Kenneth Edeline made his case heard through today's press conference and a statement he released on Monday that his client Griffin Campbell was not responsible in any way for the collapse.
"He is not responsible for this tragedy that happened," Edeline said.
In the statement, Edeline said, "Inspectors from OSHA, the City, and on behalf of the Salvation Army visited the site after demolition had started and gave the site a clean bill of health."
With that said, Edeline was asked during the press conference "how could it have gone so wrong?"
"I don't know how it could have gone so wrong. I wasn't there. What I do know is Mr. Campbell didn't have anything to do with it going wrong," Edeline said.
Edeline said Campbell was on the job site on the day of the collapse.
Edeline said Campbell did not stop the excavator from being used for demolition purposes because he didn't see it. Campbell, according to his attorney, was on the site, but not near where the excavator was.
"[Mr. Campbell] did not allow the excavator to be used for demolition. The excavator was there on that day purely to remove debris. Because of the proximity of the wall in question to the Salvation Army that demolition always had to be done by hand," Edeline said.
The building at 22nd and Market in Center City was being demolished when it collapsed onto a neighboring Salvation Army Thrift Store last Wednesday, killing two employees and four customers.

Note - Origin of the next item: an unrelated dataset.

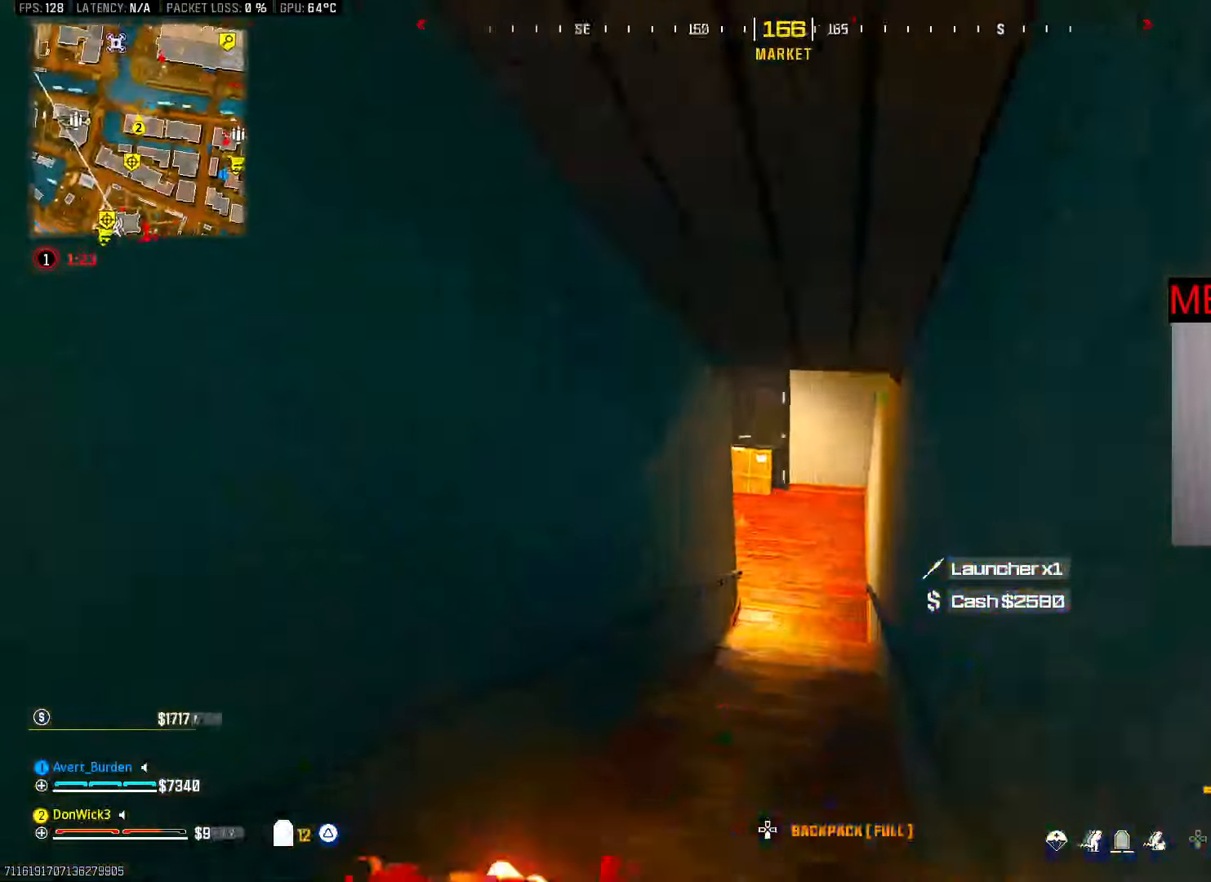
{"dt_ms": 500, "buttons": [], "left_stick": "up", "right_stick": "left", "button_events": [[17, "L3", "up"], [67, "R3", "up"]]}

"My client is despondent. He is certainly deeply affected by what has happened. He is saddened. He is remorseful and he feels terrible for the families and the city," Edeline said.
Police allege a heavy equipment operator was high on marijuana when the collapse happened. He surrendered Saturday to face charges in the deaths.

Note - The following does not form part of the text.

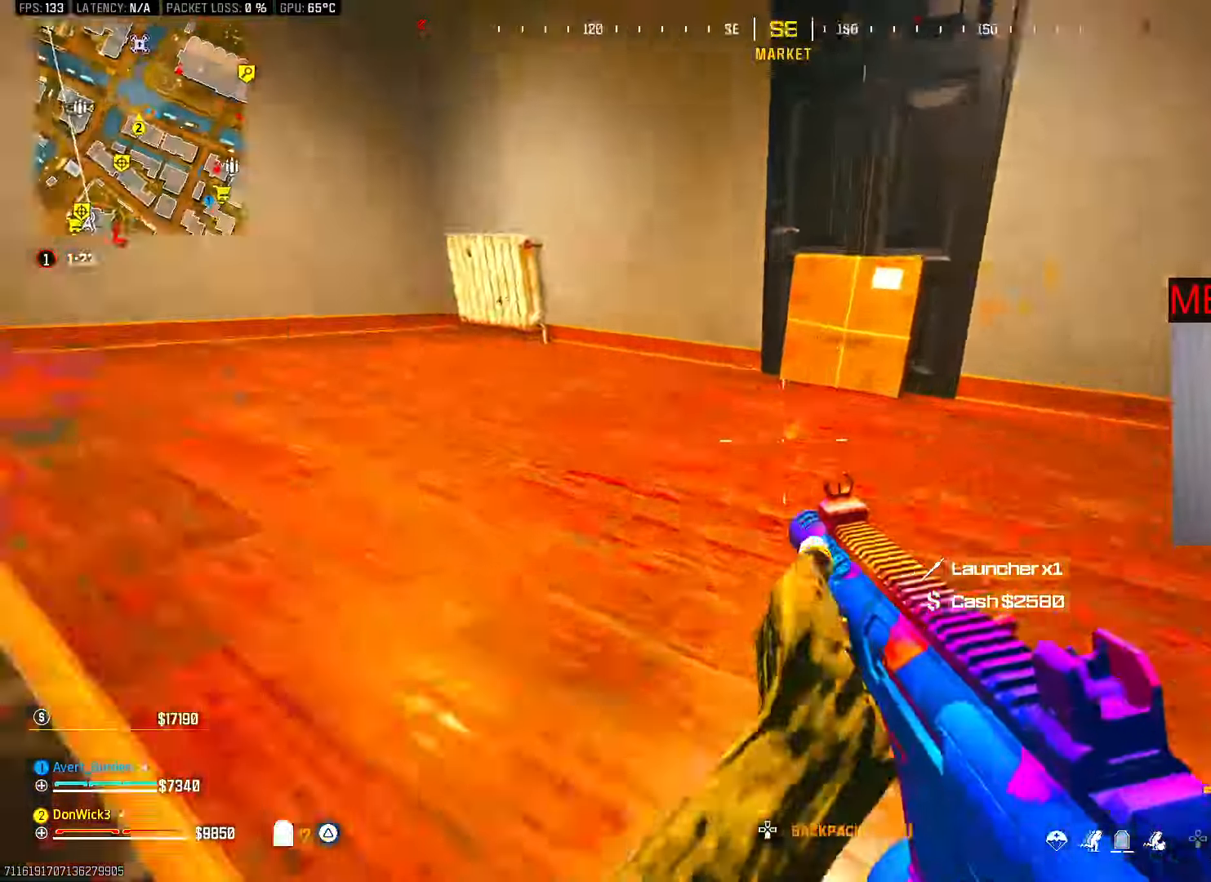
{"dt_ms": 500, "buttons": ["L3"], "left_stick": "up", "right_stick": "left", "button_events": [[100, "CROSS", "down"], [183, "CROSS", "up"], [200, "L3", "down"], [250, "TRIANGLE", "down"], [300, "L3", "up"], [300, "TRIANGLE", "up"], [367, "TRIANGLE", "down"], [450, "L3", "down"], [450, "TRIANGLE", "up"]]}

The excavator operator, 42-year-old Sean Benschop, faces six counts of involuntary manslaughter, 13 counts of recklessly endangering another person and one count of risking a catastrophe. His attorney said it was an accident and his client is not responsible for it.
Griffin Campbell's attorney said Benschop was hired because he had extensive experience in demolition. He said, it was his understanding, that his client had used Benschop on past construction sites.
"I believe [Benschop] already has 13 years of experience. He had several, if not 100, of projects for the city of Philadelphia where he has done demolition," Edeline said.
Edeline said if Benschop was using the excavator at the time of the collapse for demolition, he was doing something that "he was not supposed to do per the instructions of Mr. Campbell."
Edeline said if his client saw Benschop using the excavator for demolition he would have stopped him.
A demolition permit indicates that contractor Griffin Campbell was being paid $10,000 for the job.
In the fallout of the collapse, officials have begun inspecting hundreds of demolition sites citywide in recent days. Mayor Michael Nutter said Friday that the city was preparing to implement sweeping changes in its regulations of building demolition.
Edelin released the following statement Monday:
Mr. Campbell, and the Campbell Construction Company, grieves for the families who have lost loved ones. Mr. Campbell also prays for speedy recoveries for the fellow citizens of this city who were injured. The Campbell Construction Company joins with the Mayor, L&I, and OSHA in asking for a far-reaching and thorough investigation. As his attorney, I respectfully ask that there be no rush to judgment while this investigation is conducted. Mr. Campbell is confident that the results of the investigation will reveal that professional and safety-conscious business practices were in place at the 22nd and Market Streets site. I am confident that when all of the facts are known, Mr. Campbell will not be deemed responsible for the tragedy that happened. Again, our prayers and condolences are extended to the families and the injured.